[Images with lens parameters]

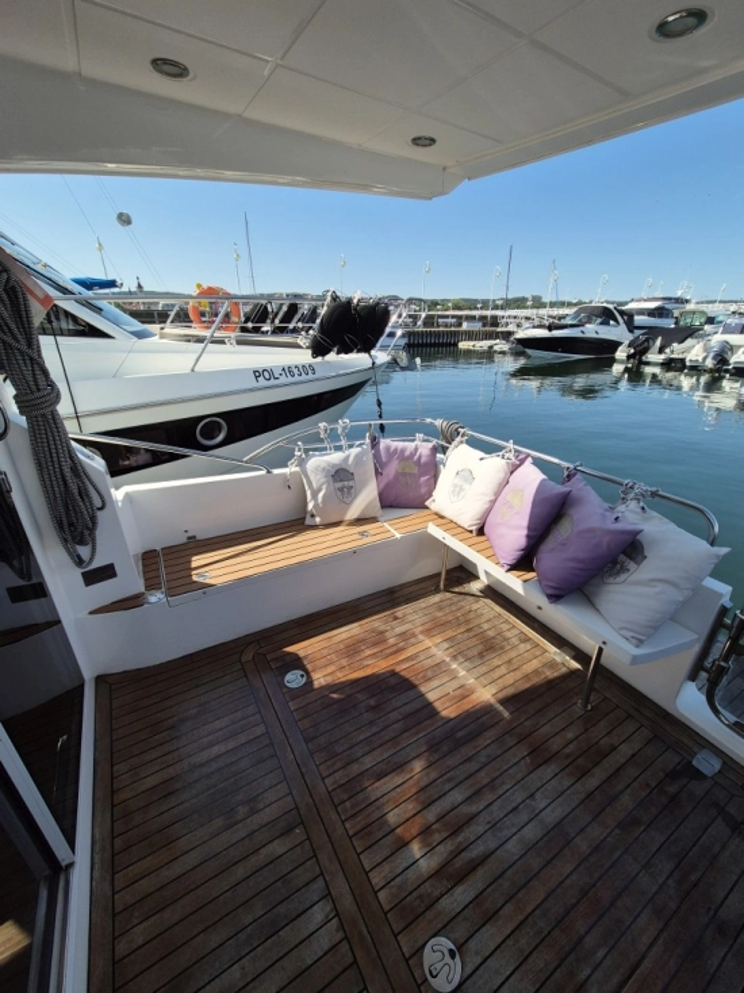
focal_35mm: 13
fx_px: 373
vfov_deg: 106.2
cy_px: 496
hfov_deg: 89.9
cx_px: 372
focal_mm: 2.2
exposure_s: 1/1900
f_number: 2.2
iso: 50
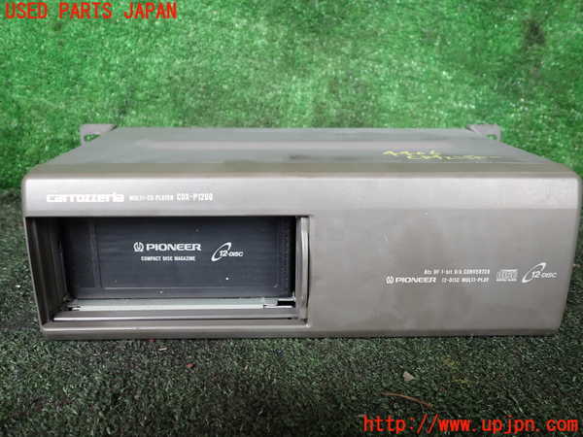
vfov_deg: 46.8
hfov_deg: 60.0
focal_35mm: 30
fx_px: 505
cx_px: 292
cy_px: 218
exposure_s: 1/60
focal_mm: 5.4
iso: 160
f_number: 2.3
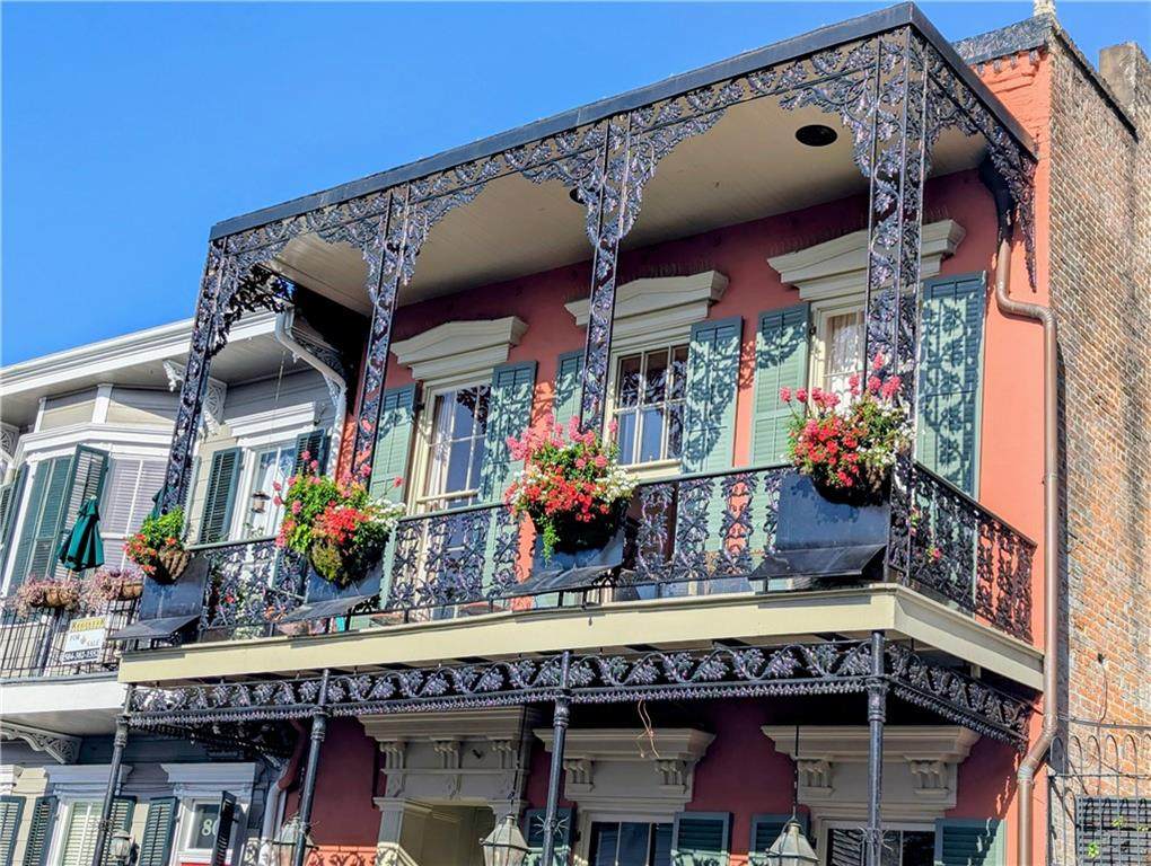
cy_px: 433
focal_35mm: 48
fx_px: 1598
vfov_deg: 30.3
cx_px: 576
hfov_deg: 39.6
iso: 43
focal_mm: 6.81
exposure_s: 1/2710
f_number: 1.85
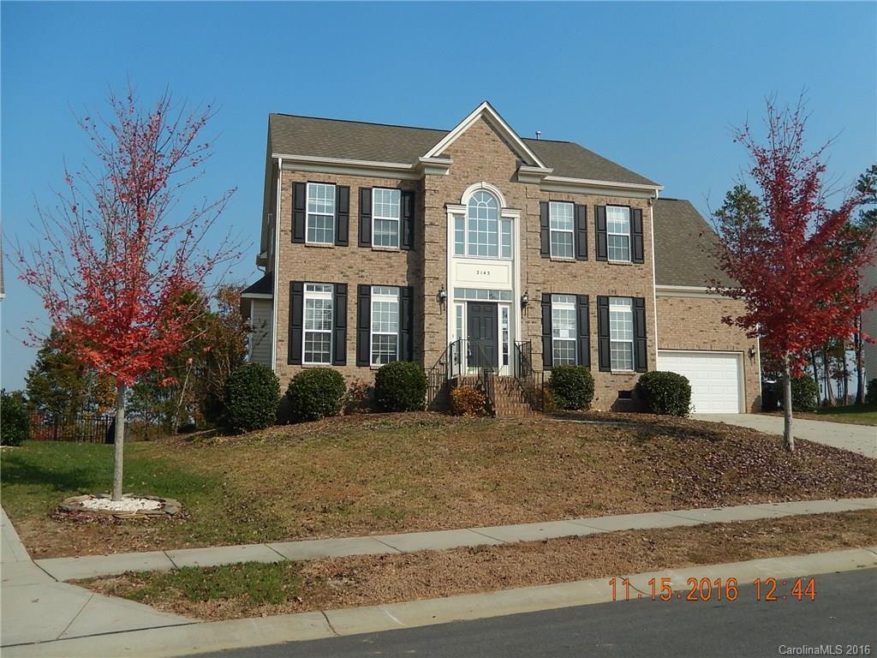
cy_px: 329
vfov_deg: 44.2
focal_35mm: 32
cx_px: 438
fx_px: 811
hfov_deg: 56.8
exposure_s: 1/400
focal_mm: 5.7
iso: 125
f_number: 7.6
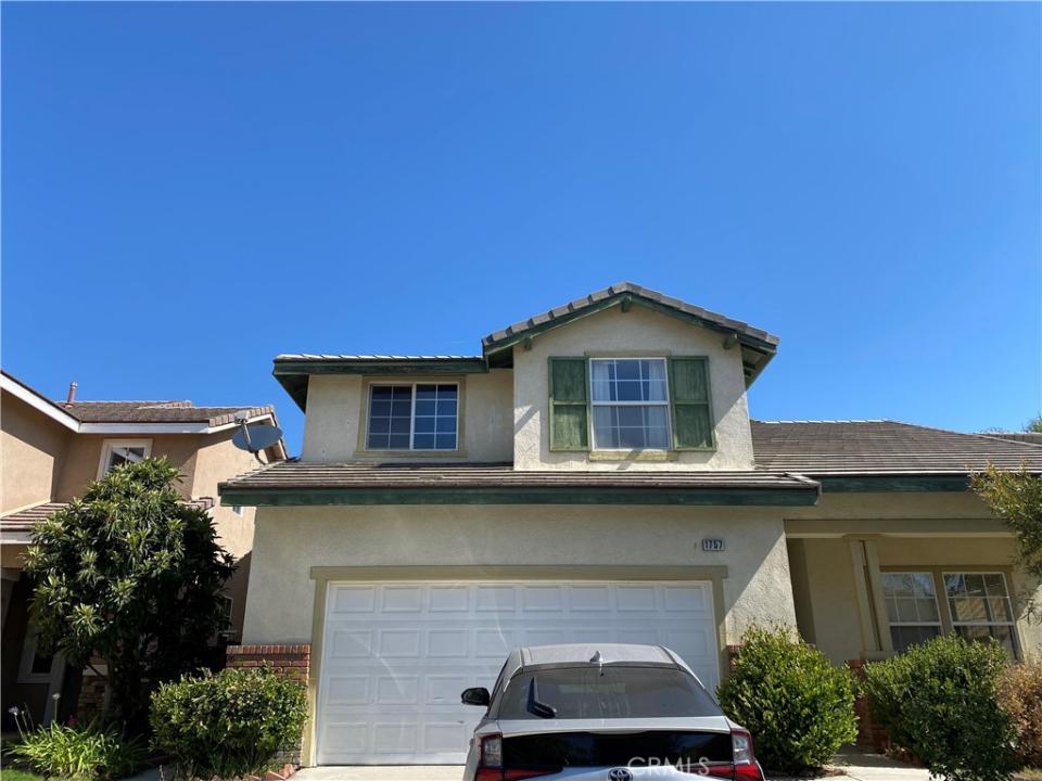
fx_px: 783
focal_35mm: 26
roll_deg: -0.1
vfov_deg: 53.1
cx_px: 521
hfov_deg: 67.3
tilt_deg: +21.2
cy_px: 390
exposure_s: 1/1961
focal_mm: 4.25
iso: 32
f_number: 1.8
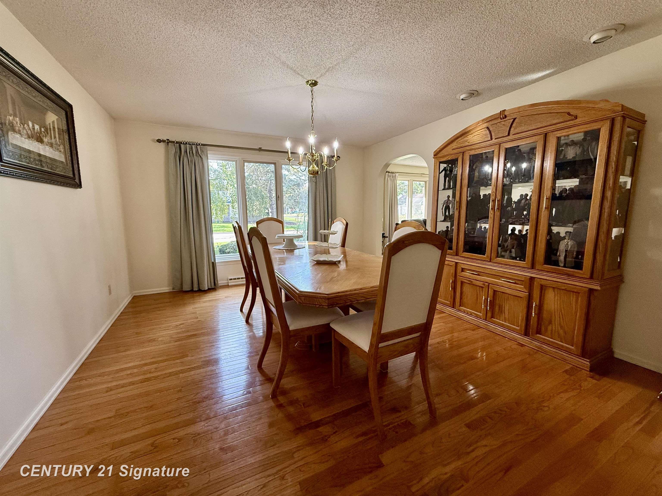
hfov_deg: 102.1
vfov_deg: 85.7
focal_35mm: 14
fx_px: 268
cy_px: 248
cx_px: 331
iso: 200
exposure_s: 1/120
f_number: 2.2
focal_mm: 2.22
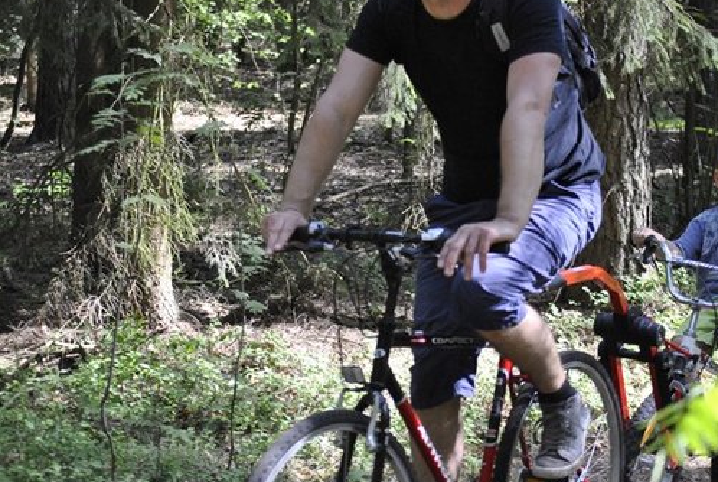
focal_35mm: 108
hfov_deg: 18.9
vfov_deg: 12.8
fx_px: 2151
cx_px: 396
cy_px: 203
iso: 800
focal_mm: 55
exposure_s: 1/500
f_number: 4
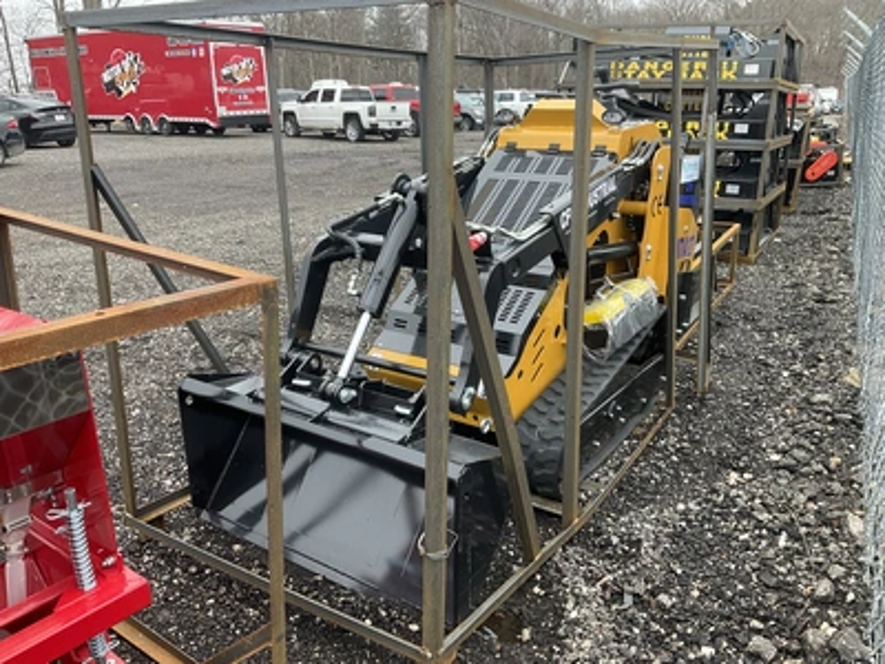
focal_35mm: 29
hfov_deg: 61.7
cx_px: 442
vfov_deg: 48.2
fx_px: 741
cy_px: 332
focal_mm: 3
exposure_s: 1/130
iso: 16
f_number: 1.8
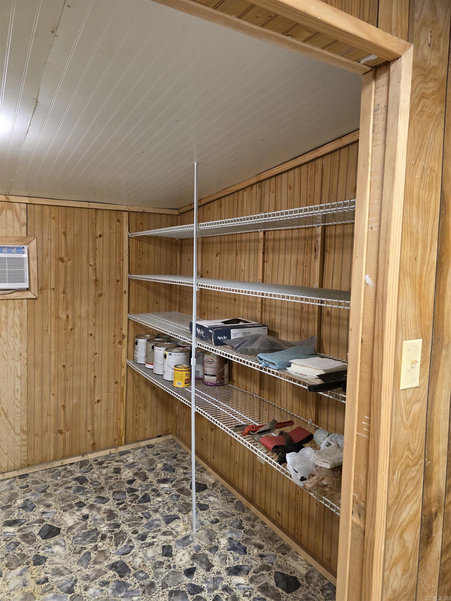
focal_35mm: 23
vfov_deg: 73.9
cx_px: 226
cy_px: 300
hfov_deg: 58.9
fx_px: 400
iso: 800
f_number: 1.7
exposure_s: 1/120
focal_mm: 6.3
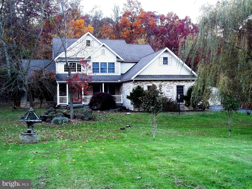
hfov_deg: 47.9
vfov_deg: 36.8
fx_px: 284
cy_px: 94
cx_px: 126
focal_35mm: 39
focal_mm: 7.1
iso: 64
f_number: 3.2
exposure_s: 1/50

The task
What you set down should be exactly the lines from the line containing "hfov_deg: 102.1" to the last line of the entries above, both included, with no pictures.

Answer area
hfov_deg: 102.1
vfov_deg: 85.7
focal_35mm: 14
fx_px: 268
cy_px: 248
cx_px: 331
iso: 200
exposure_s: 1/120
f_number: 2.2
focal_mm: 2.22
focal_35mm: 108
hfov_deg: 18.9
vfov_deg: 12.8
fx_px: 2151
cx_px: 396
cy_px: 203
iso: 800
focal_mm: 55
exposure_s: 1/500
f_number: 4
focal_35mm: 29
hfov_deg: 61.7
cx_px: 442
vfov_deg: 48.2
fx_px: 741
cy_px: 332
focal_mm: 3
exposure_s: 1/130
iso: 16
f_number: 1.8
focal_35mm: 23
vfov_deg: 73.9
cx_px: 226
cy_px: 300
hfov_deg: 58.9
fx_px: 400
iso: 800
f_number: 1.7
exposure_s: 1/120
focal_mm: 6.3
hfov_deg: 47.9
vfov_deg: 36.8
fx_px: 284
cy_px: 94
cx_px: 126
focal_35mm: 39
focal_mm: 7.1
iso: 64
f_number: 3.2
exposure_s: 1/50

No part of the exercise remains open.